Saturday, April 28, 2007

A Day in the Life of

I woke up raveled up in my down comforter, the sun blazing through the window panes of my bedroom in my parents' house at Sneads Ferry. I heard my parents, already awake and ready to start the day, bustling in the living room. As I lay in my bed, staring out the window and letting my eyes adjust to the bright light, I thought to myself that today was like a blank canvas. And I had the most beautiful colors set before me.

Yesterday I moved out of my apartment in Wilmington back into my parents' house. This morning, my car was still full to the roof with all of my clothes, books, and appliances. Before I started to unpack, however, I ate a hard-boiled egg and made myself a cup of coffee with milk and honey. I sat down at the computer, a ritual that has replaced sitting down with the newspaper for me. I waited for my mom to put on her bathing suit, as I already had mine on, and when I finished with my ritual, and she was ready, we sprayed sunblock on each other's backs.

My mom drove us over the bridge that separates our house from the ocean. The parking lot at the beach was crowded, and by Sneads Ferry's terms, that means there were about fifteen cars. We treaded the rocky sand lightly until we reached the stunted beach, which seems like it's disappearing by the day from erosion. By high tide, there is hardly any beach left. But we set for the pier anyway. That's where my dad already was, fishing.

We walked and we talked, about various things from surfing, to the purpose of life, to me complaining about the lack of nudist beaches. I told my mom, "Why can't we have nudist beaches in Wilmington? "Like they do in Miami?" she said. "Yeah! I hate getting tan-lines. You know, in Germany, people get naked all the time. They're so relaxed over there." I told her about the time when my German ex-boyfriend took me to a little spot by the lake at his university, where it was common for people to undress. We did it, too; I always said I would, but when I did, it was totally uncomfortable. I think my mom already knows that I'm a big talker, and not a big walker, so she let the issue drop.

But when I came home and saw big red spots and starking white spots all over my body, I complained again.

The sun always makes me sleepy, but before I could add another hour to my sleeping tally for the day, I helped my mom make spaghetti and a salad. I broke and boiled the noodles, peeled and sliced the cucumbers, added black and green olives and mushrooms. I poured hot tea into three cups, and added sugar and slices of lemon. My dad came home, and all three of us sat down together to eat. It was delicious.

And then I layed down on the couch and took a nap. Or tried to. My dad sat down next to me, and as my mom cleaned up after the meal, we discussed relatives from Poland who want to visit us this summer, and whether it's better to live here or live there. We decided it was better to be here.

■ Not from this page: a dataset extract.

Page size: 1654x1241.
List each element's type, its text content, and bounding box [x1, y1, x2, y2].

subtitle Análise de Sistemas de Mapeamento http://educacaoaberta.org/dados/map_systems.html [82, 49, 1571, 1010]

I had a lot of homework to do. Plus, I still had to unpack my car, which is what I did when my dad went back fishing, and my mom went for another walk on the beach, this time alone. While I was unpacking I couldn't help thinking to myself, "I have too much crap."

After I moved all of my crap from my car into my room, I thought it was time for a bath. At my parents house we have jacuzzi baths and I like to fill up the tub with some sort of smelly shower stuff and turn the jets on--it makes for great bubbles that spill over the tub. I left the t.v. on in my room so I could soak in my bubble mountain and listen to Sigourney Weaver talk about underwater caves off the coasts of Australia and New Zealand.

After my bath, I primped. You know, girl stuff. And then I took another nap.

When I woke up my mom was already back, making a plate of salad with feta cheese on it. I ate a snack-sized bag of dorritos. While munching on the chips, I thought to myself, "I still have a lot of work to do." So I got in bed and snuggled up with Fyodor Dostoevsky's Notes from Underground, which I'm reading for another one of my classes. I started reading at about 5 p.m., but I didn't finish until sunset because I kept taking short little naps in between chapters. Dostoevsky was not made for sunny days resting by the seashore.

I still had more work to do. I had to finish my final essay for my blog writing class. I had no idea what to write about. I asked my mom, "Mom, what should I write about?" She shrugged her shoulders. "Write about the democratic debate." I thought it was a good idea, but when I started planning it out, I realized it would be way too short. "Obama was mad, Clinton was Clinton, some guy was really funny, some guy has a playboy bunny for a wife, another guy was pretty funny, and I forget the rest."

So I decided to write about what I did today. Now the canvas is not blank anymore, and I'm ready to go back to bed.